MP calls for urgent action

Published:Friday | December 8, 2023 | 1:10 AMRuddy Mathison/Gleaner Writer -
Robert Miller, Member of Parliament, St. Catherine South Eastern.
Robert Miller, Member of Parliament, St. Catherine South Eastern.

In a scathing critique of the National Water Commission (NWC), Robert Miller, member of parliament for St Catherine South Eastern, has lambasted the commission for the ongoing water crisis plaguing communities, such as Waterford, Cumberland, Bridgeport, Edgewater and Independence City.

Miller, expressing dismay, revealled that the affected residents have endured more than three weeks of water scarcity.

Taking the matter up with the NWC, Miller claimed the commission attributed the problem to issues with the Jamaica Public Service (JPS) power system. He criticised the reliance on JPS power supply and insisted that the NWC should establish renewable energy sources to ensure a consistent water supply, asserting that such a reliance is "totally unacceptable in this modern time".

Said Miller, "NWC should not wait on the services of the JPS to provide running water to citizens, in a time when they could have other sources of energy to ensure that citizens are not deprived of this vital commodity.

"Despite engaging in dialogue with the NWC and urging them to provide water via trucks to the affected communities, there has been no response from them."

He now demands a comprehensive evaluation of the water crisis and immediate, permanent measures to alleviate the suffering of the residents.

The dire situation has not only impacted households, but also disrupted education. Several schools in the constituency are being affected, with Waterford High School Vice Principal Shawn Simpson reveallling that the crisis forced the suspension of classes on Wednesday after water they had stored ran out.

Simpson expressed concern that, if the problem persists, scheduled exams could face further disruptions.

Residents, grappling with the unbearable conditions of no regular showers and non-functional toilets, voiced additional grievances about receiving high water bills from the NWC.

The combination of water scarcity and hefty bills has intensified the frustration among the affected communities.

"Three weeks now no water. Kids to go to school, no water. Can't take shower, can't wash clothes, we see meter reader come and read meter and then big bill come and we don't have water," bemoaned one frustrated resident.

As the crisis escalates, residents await tangible solutions, emphasising the need for swift action and a permanent resolution to the persistent water woes in their communities.

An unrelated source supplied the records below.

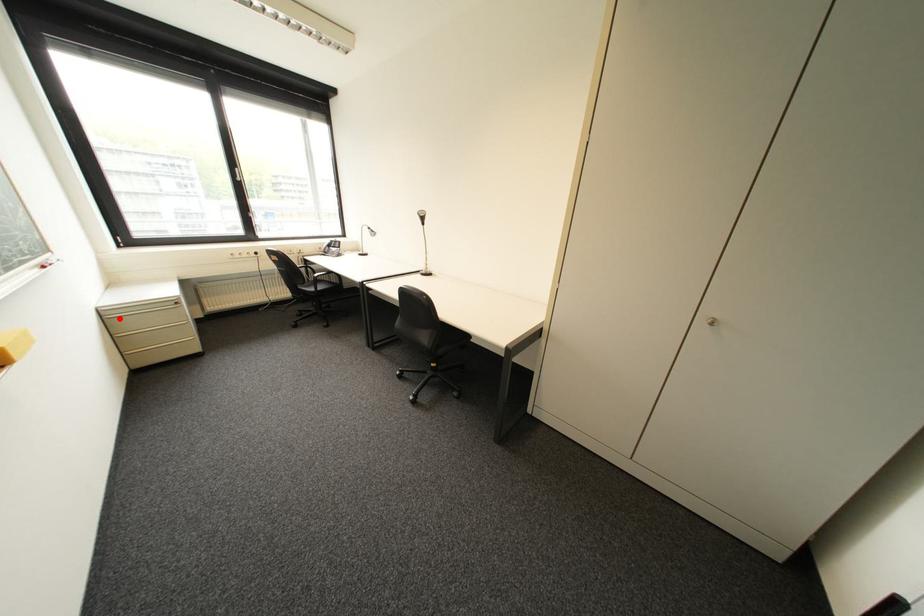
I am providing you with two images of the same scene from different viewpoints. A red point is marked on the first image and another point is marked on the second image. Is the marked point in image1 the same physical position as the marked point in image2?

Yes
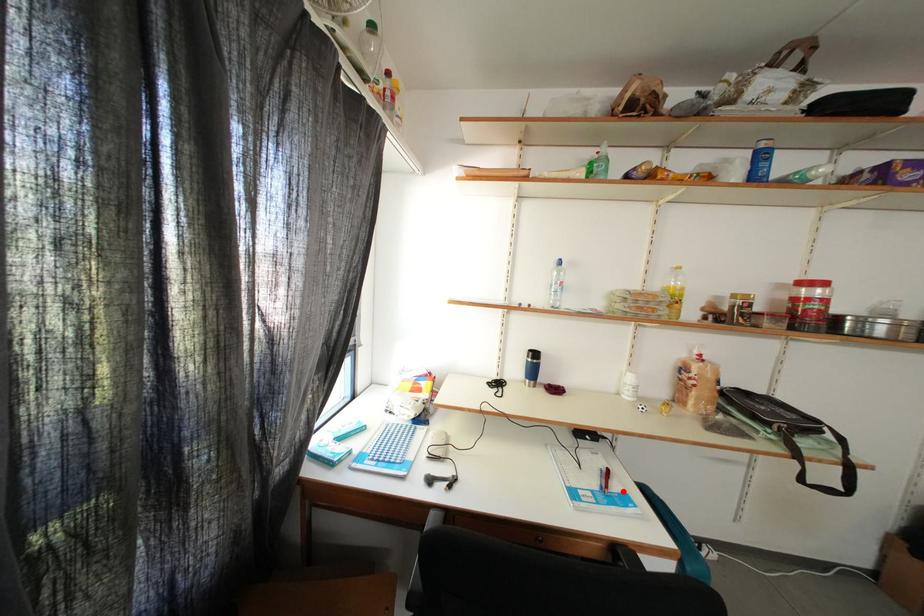
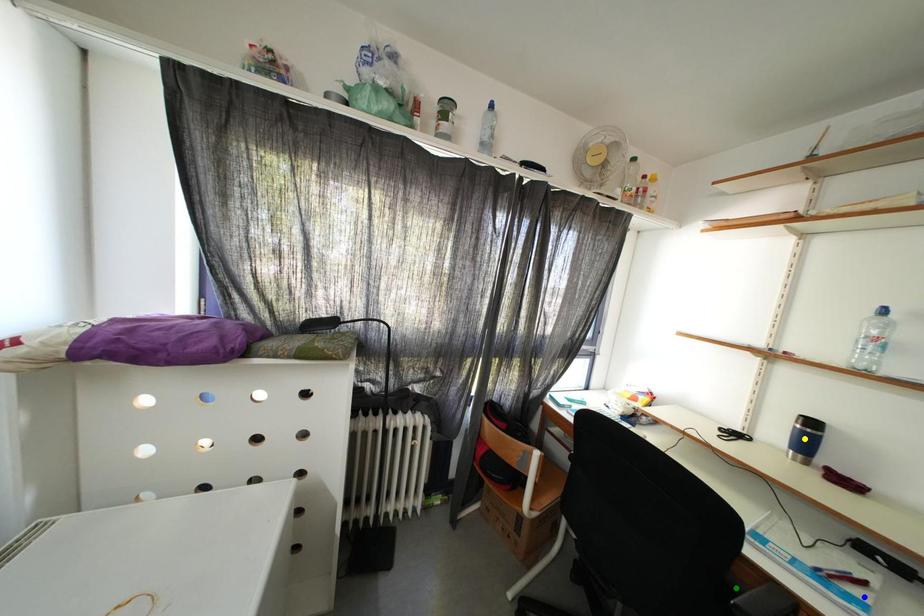
Question: I am providing you with two images of the same scene from different viewpoints. A red point is marked on the first image. You are given multiple points on the second image. Which spot in image 2 lines up with the point in image 1?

In the meantime, when contacted, Delano Williams, acting public relations manager at the NWC, told The Gleaner that most of the recent water supply disruptions originate from power supply issues.

"Additionally, while there are some instances of the NWC experiencing internal issues, the bulk of the outages stem from JPSCo issues including single-phase occurrences," Williams said.

He continued, "It is worth highlighting that the unplanned nature of the outages does not put the NWC in a position to proactively address the problem."

Ideally, Williams added that the NWC's actions would include the implementation of alternatives for piped water, including filling storage tanks, utilising the time to properly mobilise trucking and provide advance notice to customers.

He said the impact of unplanned power outages is twofold and, while the outage causes an instantaneous water disruption, the return of power does not lead to an immediate water restoration. It simply takes longer for the system to recharge.

"Based on these realities, the JPSCo was engaged with the highlighted issues, and the company has committed to investigating the matters as outlined, presently, technical teams from both utilities are assessing power lines that supply the most severely affected facilities in St Catherine area in a bid to identify the source of the problem," Williams noted.